══ DATASET EXTRACT
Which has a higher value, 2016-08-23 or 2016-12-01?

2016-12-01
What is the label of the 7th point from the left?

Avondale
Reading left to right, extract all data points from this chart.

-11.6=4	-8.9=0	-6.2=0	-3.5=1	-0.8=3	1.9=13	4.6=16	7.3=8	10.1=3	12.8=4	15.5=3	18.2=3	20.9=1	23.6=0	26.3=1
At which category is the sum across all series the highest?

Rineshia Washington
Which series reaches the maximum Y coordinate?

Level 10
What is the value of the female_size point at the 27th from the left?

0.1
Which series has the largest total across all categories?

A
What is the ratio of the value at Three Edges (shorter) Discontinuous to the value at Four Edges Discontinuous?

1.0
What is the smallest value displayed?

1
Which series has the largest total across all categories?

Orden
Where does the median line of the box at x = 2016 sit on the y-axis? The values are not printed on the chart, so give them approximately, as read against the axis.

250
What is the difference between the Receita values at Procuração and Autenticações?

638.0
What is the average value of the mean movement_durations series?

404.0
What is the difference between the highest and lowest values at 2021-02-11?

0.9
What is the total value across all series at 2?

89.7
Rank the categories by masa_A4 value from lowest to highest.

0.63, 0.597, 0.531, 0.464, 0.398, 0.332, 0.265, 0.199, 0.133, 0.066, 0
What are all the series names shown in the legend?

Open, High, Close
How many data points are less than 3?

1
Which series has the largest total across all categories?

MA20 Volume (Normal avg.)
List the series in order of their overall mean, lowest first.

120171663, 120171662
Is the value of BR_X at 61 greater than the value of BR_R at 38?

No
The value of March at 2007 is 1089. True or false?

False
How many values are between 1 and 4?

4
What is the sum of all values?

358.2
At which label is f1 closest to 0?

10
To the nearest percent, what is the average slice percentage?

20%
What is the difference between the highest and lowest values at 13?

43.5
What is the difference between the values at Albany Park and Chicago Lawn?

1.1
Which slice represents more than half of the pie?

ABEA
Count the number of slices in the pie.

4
════
» WORK REQUIRED: Print every one of the records above verbatim, line for line, without changing anything.

» FINISHED TASK:
Which has a higher value, 2016-08-23 or 2016-12-01?

2016-12-01
What is the label of the 7th point from the left?

Avondale
Reading left to right, extract all data points from this chart.

-11.6=4	-8.9=0	-6.2=0	-3.5=1	-0.8=3	1.9=13	4.6=16	7.3=8	10.1=3	12.8=4	15.5=3	18.2=3	20.9=1	23.6=0	26.3=1
At which category is the sum across all series the highest?

Rineshia Washington
Which series reaches the maximum Y coordinate?

Level 10
What is the value of the female_size point at the 27th from the left?

0.1
Which series has the largest total across all categories?

A
What is the ratio of the value at Three Edges (shorter) Discontinuous to the value at Four Edges Discontinuous?

1.0
What is the smallest value displayed?

1
Which series has the largest total across all categories?

Orden
Where does the median line of the box at x = 2016 sit on the y-axis? The values are not printed on the chart, so give them approximately, as read against the axis.

250
What is the difference between the Receita values at Procuração and Autenticações?

638.0
What is the average value of the mean movement_durations series?

404.0
What is the difference between the highest and lowest values at 2021-02-11?

0.9
What is the total value across all series at 2?

89.7
Rank the categories by masa_A4 value from lowest to highest.

0.63, 0.597, 0.531, 0.464, 0.398, 0.332, 0.265, 0.199, 0.133, 0.066, 0
What are all the series names shown in the legend?

Open, High, Close
How many data points are less than 3?

1
Which series has the largest total across all categories?

MA20 Volume (Normal avg.)
List the series in order of their overall mean, lowest first.

120171663, 120171662
Is the value of BR_X at 61 greater than the value of BR_R at 38?

No
The value of March at 2007 is 1089. True or false?

False
How many values are between 1 and 4?

4
What is the sum of all values?

358.2
At which label is f1 closest to 0?

10
To the nearest percent, what is the average slice percentage?

20%
What is the difference between the highest and lowest values at 13?

43.5
What is the difference between the values at Albany Park and Chicago Lawn?

1.1
Which slice represents more than half of the pie?

ABEA
Count the number of slices in the pie.

4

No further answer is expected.